Creating our own classes of objects

The two lists of data values that HQ asked us to get—cheese consumption and W75 deaths—form two objects that are very similar. They seem to be two instances of the same class of things.

In this case, the class of things seems to have annual statistics. They're collections with a consistent structure of a year and a measurement. Both these annual statistics objects have a common set of operations. Indeed, the operations are pretty tightly bound to the measurement, and they are not at all bound to the year number.

Our collection of statistical functions is not very tightly bound to our data at all.

We can improve the binding between data structure and processing through a class definition. If we define the general features of a class of objects that we can call annual statistics, we can create two instances of this class and use the defined methods on the unique data of each instance. We can easily reuse our method functions by having multiple objects of the same class.

A class definition in Python is a collection of method functions. Each method function definition has an additional parameter variable, usually named self, which must be the first parameter to each function. The self variable is how we can access the attribute values that are unique to each instance of the class of objects.

Here's how we might define a class for the simple statistics HQ is asking us to get:

from collections import Counter
class AnnualStats:
    def __init__(self, year_measure):
        self.year_measure = list(year_measure)
        self.data = list(v for yr, v in self.year_measure)
        self.counter= Counter(self.data)
    def __repr__(self):
        return repr(self.year_measure)
    def min_year(self):
        return min( yr for yr, v in self.year_measure )
    def max_year(self):
        return max( yr for yr, v in self.year_measure )
    def mean(self):
        return sum(self.data)/len(self.data)
    def median(self):
        mid, odd = divmod( len(self.data), 2 )
        if odd:
            return sorted(self.data)[mid]
        else:
            pair= sorted(self.data)[mid-1:mid+1]
            return sum(pair)/2
    def mode(self):
        value, count = self.counter.most_common1)[0]
        return value

The class statement provides a name for our definition. Within the indented body of the class statement, we provide def statements for each method function within this class. Each def statement contains the instance variable, self.

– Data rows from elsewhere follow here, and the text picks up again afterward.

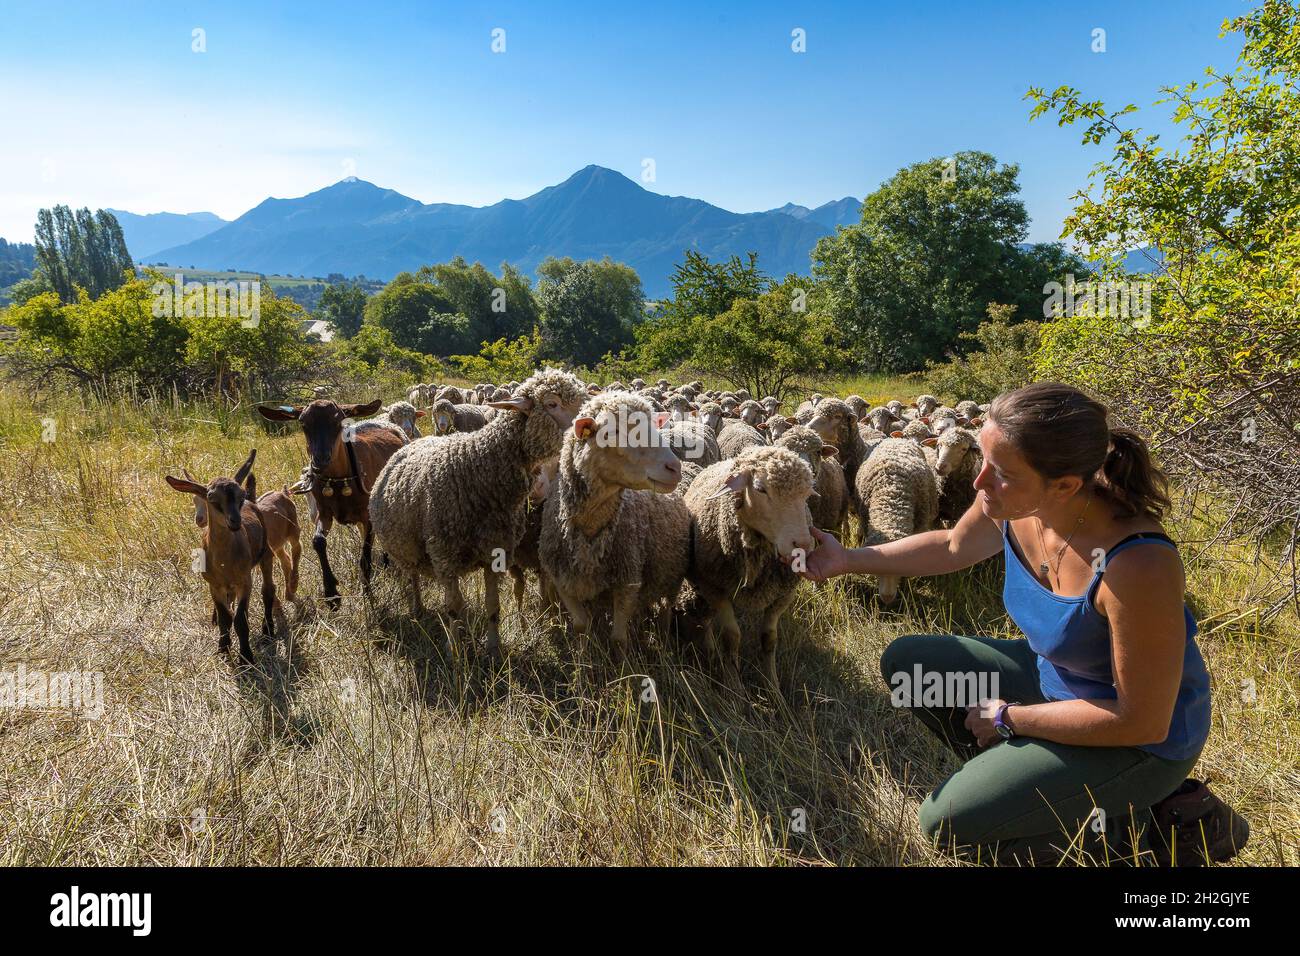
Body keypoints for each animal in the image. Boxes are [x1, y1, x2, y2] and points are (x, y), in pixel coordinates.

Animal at [254, 400, 405, 608]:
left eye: (339, 421)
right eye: (303, 423)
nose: (320, 460)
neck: (339, 481)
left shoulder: (368, 517)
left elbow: (365, 557)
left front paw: (368, 594)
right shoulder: (324, 513)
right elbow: (318, 541)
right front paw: (331, 593)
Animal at [369, 369, 587, 658]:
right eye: (552, 404)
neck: (478, 469)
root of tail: (411, 441)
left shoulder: (496, 552)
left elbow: (492, 605)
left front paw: (493, 648)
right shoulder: (444, 556)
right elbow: (453, 607)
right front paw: (455, 651)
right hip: (406, 548)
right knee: (413, 578)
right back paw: (417, 608)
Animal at [540, 392, 696, 660]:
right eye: (612, 431)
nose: (674, 468)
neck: (590, 532)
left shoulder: (627, 581)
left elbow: (619, 638)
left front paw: (623, 665)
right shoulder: (563, 581)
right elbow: (580, 626)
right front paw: (583, 660)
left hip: (673, 577)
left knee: (666, 609)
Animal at [681, 444, 811, 691]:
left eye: (807, 495)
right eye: (760, 489)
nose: (802, 544)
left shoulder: (783, 595)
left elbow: (769, 639)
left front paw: (773, 688)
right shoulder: (716, 589)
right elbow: (732, 638)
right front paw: (735, 687)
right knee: (706, 620)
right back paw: (711, 655)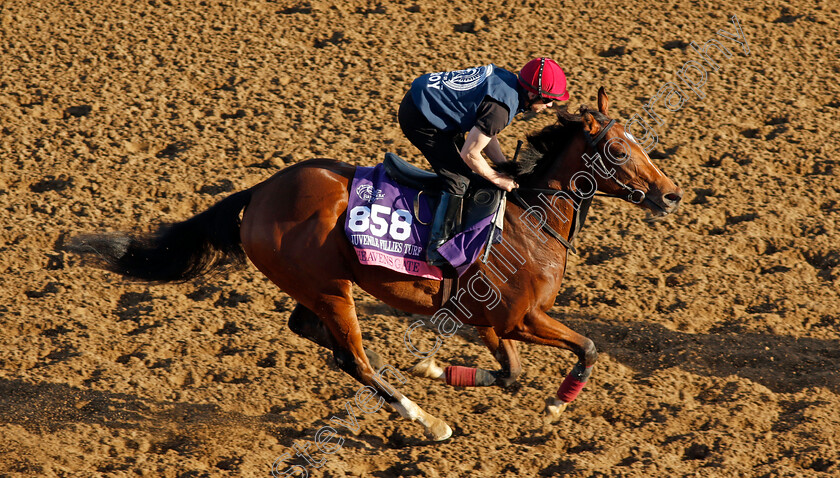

We've defined two methods with special names, as shown in the following list. These names have double underscores, they're fixed by Python, and we must use exactly these names in order to have objects initialized or printed properly:

  • The __init__() method is used implicitly to initialize the instance when it's created. We'll show an example of instance creation in the following section. When we create an AnnualStats object, three internal attributes are created, as shown in the following list:
    • The self.year_measure instance variable contains the data provided as an argument value
    • The self.data instance variable contains just the data values extracted from the year-data two-tuples
    • The self.counter instance variable contains a Counter object built from the data values
  • The __repr__() method is used implicitly when we attempt to print the object. We returned the representation of the internal self.year_measure instance variable as the representation for the instance as a whole.

The other method functions look similar to the standalone function definitions shown previously. Each of these method functions depend on having the instance variables properly initialized by the __init__() method. These names are entirely part of our software design; we can call them anything that's syntactically legal and meaningful.

Using a class definition

Here's how we can use our AnnualStats class definition:

   from ch_5_ex_1 import get_deaths, get_cheese

deaths = AnnualStats( get_deaths() )
cheese = AnnualStats( get_cheese() )

print("Year Range", deaths.min_year(), deaths.max_year())
print("Average W75 Deaths", deaths.mean())

print("Median Cheese Consumption", cheese.median())
print("Mean Cheese Consumption", cheese.mean())

print(deaths )

We built two instances of the AnnualStats class. The deaths object is an AnnualStats object built from the year-death set of data. Similarly, the cheese object is an AnnualStats object built from the cheese consumption set of data.

In both cases, the AnnualStats.__init__() method is evaluated with the given argument value. When we evaluate AnnualStats( get_deaths() ), the result of get_deaths() is provided to AnnualStats.__init__() as the value of the year_measure parameter. The statements of the __init__() method will then set the values of the three instance variables.

When we evaluate deaths.min_year(), this will evaluate the AnnualStats.min_year() method function. The self variable will be deaths. This means that self.year_measure denotes the object originally created by get_deaths().

When we evaluate deaths.mean(), this will evaluate the AnnualStats.min_year() method function with the self variable referring to deaths. This means deaths.data is the sorted sequence we derived from the object originally created by get_deaths().

Each instance (deaths, cheese) refers to the instance variables created by the __init__() method. A class encapsulates the processing of the method functions with the various instance variables. The encapsulation idea can help us design software that is more tightly focused and less likely to have confusing bugs or inconsistencies.